Ian Hislop gives evidence at the Leveson Inquiry
The Leveson Inquiry has taken a new turn today into the phone hacking scandals, with editors of some of Britain’s most popular publications being called to give evidence. The response of the Press Complaints Committee (PCC) and the relationships between the press and politicians were the main issues under scrutiny.
John Witherow, editor of the Sunday Times, stated that “Newspapers are caught up in an absolute revolution. We’ve never had a challenge like this in 300 years … The challenge is how do you continue to publish in print and digitally and continue to publish good journalism?”

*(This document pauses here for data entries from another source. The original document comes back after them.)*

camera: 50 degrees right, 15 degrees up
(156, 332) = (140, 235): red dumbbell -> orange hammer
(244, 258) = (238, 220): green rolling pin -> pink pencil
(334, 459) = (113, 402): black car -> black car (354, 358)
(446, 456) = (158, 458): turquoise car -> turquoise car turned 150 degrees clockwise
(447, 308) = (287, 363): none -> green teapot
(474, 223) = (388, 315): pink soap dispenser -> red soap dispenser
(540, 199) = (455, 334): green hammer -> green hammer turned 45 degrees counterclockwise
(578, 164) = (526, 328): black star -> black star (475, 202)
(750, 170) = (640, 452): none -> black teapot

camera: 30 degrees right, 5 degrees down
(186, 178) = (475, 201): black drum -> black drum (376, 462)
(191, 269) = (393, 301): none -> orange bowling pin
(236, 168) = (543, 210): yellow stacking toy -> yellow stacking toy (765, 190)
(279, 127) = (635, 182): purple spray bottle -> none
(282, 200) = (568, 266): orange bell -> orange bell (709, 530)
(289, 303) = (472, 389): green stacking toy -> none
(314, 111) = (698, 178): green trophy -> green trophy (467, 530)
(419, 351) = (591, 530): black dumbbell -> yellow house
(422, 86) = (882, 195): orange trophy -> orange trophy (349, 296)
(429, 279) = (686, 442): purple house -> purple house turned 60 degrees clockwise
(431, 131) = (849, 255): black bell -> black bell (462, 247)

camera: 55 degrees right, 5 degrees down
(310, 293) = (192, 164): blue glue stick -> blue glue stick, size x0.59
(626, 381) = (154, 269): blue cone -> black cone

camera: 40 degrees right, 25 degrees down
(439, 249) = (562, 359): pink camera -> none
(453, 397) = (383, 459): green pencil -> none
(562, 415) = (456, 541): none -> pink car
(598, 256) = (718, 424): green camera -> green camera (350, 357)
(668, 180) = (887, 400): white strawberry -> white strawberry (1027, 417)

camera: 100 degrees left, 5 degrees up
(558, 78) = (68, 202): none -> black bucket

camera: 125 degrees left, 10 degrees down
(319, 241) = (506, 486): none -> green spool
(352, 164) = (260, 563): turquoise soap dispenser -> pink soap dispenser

Witherow denied that the Sunday Times had ever used phone hacking to produce stories, and expressed that he thought a statutory regulatory body set up by parliament would open the door for political interference .
Alan Rusbridger and Chris Elliot, editor and reader’s editor of the Guardian newspaper, also took the stand to discuss the position of the Guardian and their relationship with the PCC. Elliot expressed that there was pressure for complaints to be addressed quickly online, and that any complaints through the PCC usually took longer to process. Rusbridger stated that he saw the PCC’s response to the phone-hacking scandals as ‘worse than a whitewash’ but that the PCC code itself is ‘adequate’.
Ian Hislop, editor of satirical and current affairs magazine Private Eye, addressed the relationship between MPs and those who worked at News Corporation as one reason that the News of the World thought it was acceptable to use phone hacking as a journalistic technique. “If the prime minister appoints the former News of the World editor as his communications director, News International will think ‘we are top of the pile, nothing can stop us'”
The Leveson Inquiry is collecting evidence over press ethics over the phone hacking scandals involving many celebrities in the public eye, and murdered school-girl Milly Dowler.